The combined Business Conditions Index for the mountain states rose six-tenths to 56 in November, forecasting growth, albeit at a slow pace. “Even though the leading economic indicator has been above growth-neutral for some time, growth has been, and will continue to be, modest,” Goss said.
“While our survey is dominated by manufacturers, it is the value-added services providers that are reporting much-improved business conditions,” he added. “Both durable and nondurable goods producers in the region continue to expand production with little or no growth in hiring. I do expect a turnaround in manufacturing hiring over the course of the next several months.”

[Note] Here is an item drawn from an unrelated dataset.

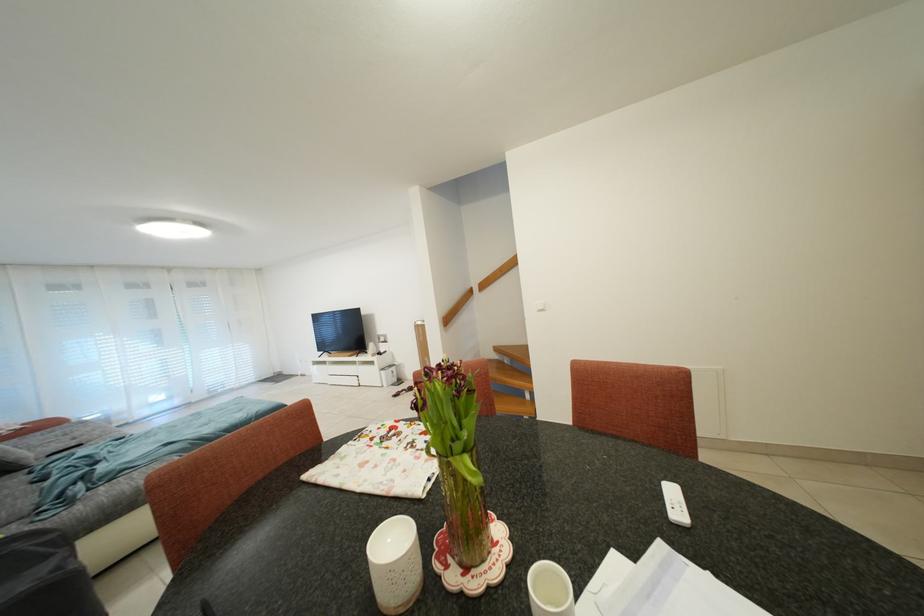
Find where to push the white light switch. Please return your answer as a coordinate pair (x, y).

(540, 306)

The index reflects a higher reading for new orders at 59, but lower readings for production or sales at 54.7 and employment at 57.2. “Companies that have added significant new workers have relied on temporary workers for the increase,” Goss said.
Nonetheless, supply managers remain increasingly upbeat about the next six months, pushing up a confidence index four-tenths to 62.9.
“While the overall U.S. economy remains weak as gauged by unemployment rates, individual firms in the mountain states region are experiencing solid improvements in business conditions. This is translating into a strong economic outlook,” Goss said.
Supply managers reported adding to inventories of raw materials and supplies for 12th straight month, but at slower pace. The November reading for inventories rose six-tenths to 51.5.
The reading for prices paid, a measure of inflation at the wholesale level, advanced more than a point to 67.8. The index has remained above growth-neutral 50 for 17 out of the past 18 months. Goss said 6.8 percent of supply managers responding to the November survey anticipate increasing prices over the next six months, up from 4.8 percent in July.
Trade numbers remained healthy in November, although the reading for export orders slipped seven-tenths to 60.1 and the reading for imports retreated more than nine points to 56.3. “Unless the debt problems of Portugal, Ireland and Spain spill over into the rest of the Euro zone, I expect strong energy income to continue to push the mountain states economy forward,” Goss said. However, a decline in the Euro relative to the dollar could affect U.S. energy commodity prices and weaken regional economic growth, he added.
In Utah, the Business Conditions Index edged up a tenth to 56.1 with component readings of 56.4 for new orders, 56.5 for production or sales and 53.8 for employment.
In Wyoming, the Business Conditions Index jumped more than two points to 54.4 with component readings of 66.7 for new orders, 49.9 for production or sales and 63.1 for employment.